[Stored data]
########

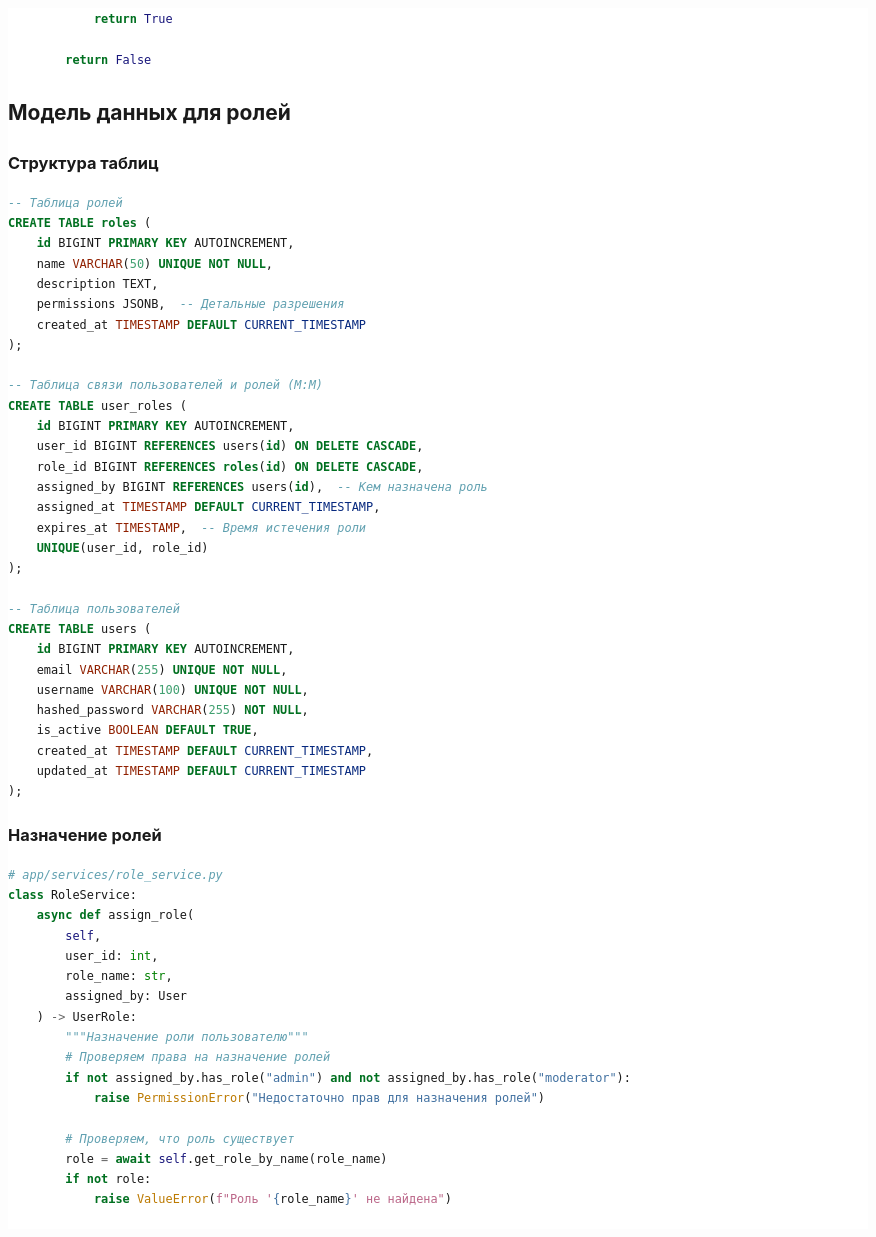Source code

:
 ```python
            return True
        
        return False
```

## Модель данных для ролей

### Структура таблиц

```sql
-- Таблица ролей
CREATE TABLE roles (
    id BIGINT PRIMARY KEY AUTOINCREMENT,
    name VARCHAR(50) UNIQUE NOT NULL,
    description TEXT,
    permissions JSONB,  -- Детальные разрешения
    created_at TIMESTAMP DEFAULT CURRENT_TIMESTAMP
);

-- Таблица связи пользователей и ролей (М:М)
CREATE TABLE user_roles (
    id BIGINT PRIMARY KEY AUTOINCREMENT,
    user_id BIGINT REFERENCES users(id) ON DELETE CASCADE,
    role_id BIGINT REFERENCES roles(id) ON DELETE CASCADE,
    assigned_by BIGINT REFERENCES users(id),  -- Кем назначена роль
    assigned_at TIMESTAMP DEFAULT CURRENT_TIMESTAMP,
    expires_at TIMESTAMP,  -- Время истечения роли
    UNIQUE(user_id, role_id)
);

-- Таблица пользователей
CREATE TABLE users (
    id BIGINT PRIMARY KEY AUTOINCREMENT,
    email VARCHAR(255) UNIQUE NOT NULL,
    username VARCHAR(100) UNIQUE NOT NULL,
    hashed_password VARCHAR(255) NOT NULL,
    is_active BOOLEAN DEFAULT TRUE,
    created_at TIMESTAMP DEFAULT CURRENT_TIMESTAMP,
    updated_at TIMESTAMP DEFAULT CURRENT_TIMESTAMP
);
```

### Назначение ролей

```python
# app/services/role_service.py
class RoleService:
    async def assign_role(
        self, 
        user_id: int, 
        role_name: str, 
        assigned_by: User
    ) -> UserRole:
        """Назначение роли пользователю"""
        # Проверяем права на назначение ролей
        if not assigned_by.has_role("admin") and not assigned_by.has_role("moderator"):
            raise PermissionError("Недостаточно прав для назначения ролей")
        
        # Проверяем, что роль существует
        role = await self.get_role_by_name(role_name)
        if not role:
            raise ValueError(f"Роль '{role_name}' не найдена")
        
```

########

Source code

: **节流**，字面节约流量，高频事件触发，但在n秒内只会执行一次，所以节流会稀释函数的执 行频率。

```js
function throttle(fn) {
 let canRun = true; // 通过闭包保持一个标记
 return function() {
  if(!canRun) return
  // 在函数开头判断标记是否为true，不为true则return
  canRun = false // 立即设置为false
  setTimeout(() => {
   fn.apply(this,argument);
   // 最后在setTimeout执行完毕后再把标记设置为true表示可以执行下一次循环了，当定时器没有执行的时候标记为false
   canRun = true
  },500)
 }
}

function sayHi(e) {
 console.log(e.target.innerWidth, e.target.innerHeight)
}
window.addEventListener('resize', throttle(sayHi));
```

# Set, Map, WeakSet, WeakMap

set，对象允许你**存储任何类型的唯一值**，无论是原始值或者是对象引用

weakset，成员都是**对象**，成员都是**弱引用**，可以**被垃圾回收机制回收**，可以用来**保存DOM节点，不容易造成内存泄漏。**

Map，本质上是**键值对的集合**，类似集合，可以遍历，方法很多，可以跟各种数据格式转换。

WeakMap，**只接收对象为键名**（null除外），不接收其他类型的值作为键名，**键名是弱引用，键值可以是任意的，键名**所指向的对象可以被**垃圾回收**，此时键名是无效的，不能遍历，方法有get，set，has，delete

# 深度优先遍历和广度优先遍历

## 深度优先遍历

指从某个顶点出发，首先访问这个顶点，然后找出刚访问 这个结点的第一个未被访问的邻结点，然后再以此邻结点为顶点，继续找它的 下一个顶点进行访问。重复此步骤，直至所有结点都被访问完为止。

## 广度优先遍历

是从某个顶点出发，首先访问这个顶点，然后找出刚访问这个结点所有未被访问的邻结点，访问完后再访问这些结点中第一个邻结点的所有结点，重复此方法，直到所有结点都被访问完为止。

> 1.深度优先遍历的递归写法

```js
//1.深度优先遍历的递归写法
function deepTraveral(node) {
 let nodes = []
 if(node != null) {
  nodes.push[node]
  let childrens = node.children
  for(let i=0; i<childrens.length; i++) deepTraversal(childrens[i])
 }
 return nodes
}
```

########

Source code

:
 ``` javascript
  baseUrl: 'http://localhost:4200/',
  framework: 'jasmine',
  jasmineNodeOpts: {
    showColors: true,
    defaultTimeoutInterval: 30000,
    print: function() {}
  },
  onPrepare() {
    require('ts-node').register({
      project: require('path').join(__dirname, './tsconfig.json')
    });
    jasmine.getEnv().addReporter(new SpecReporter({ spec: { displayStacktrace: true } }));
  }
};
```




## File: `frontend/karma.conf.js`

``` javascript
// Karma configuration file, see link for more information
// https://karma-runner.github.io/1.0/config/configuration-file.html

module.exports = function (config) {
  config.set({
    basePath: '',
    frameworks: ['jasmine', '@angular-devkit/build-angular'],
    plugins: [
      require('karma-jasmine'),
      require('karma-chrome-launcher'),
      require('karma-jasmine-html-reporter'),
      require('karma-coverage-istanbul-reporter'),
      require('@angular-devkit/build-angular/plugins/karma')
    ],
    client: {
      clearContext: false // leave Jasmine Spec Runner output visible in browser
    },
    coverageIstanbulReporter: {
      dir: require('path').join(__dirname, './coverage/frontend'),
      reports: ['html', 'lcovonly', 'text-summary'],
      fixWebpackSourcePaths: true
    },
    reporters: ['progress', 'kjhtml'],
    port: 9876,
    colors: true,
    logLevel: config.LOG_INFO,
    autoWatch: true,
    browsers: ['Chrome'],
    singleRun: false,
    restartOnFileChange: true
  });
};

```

########

- _How to complete this task_
For each line in the records that contains the word "首先访问这个顶点", make a copy.

- _Result_
指从某个顶点出发，首先访问这个顶点，然后找出刚访问 这个结点的第一个未被访问的邻结点，然后再以此邻结点为顶点，继续找它的 下一个顶点进行访问。重复此步骤，直至所有结点都被访问完为止。
是从某个顶点出发，首先访问这个顶点，然后找出刚访问这个结点所有未被访问的邻结点，访问完后再访问这些结点中第一个邻结点的所有结点，重复此方法，直到所有结点都被访问完为止。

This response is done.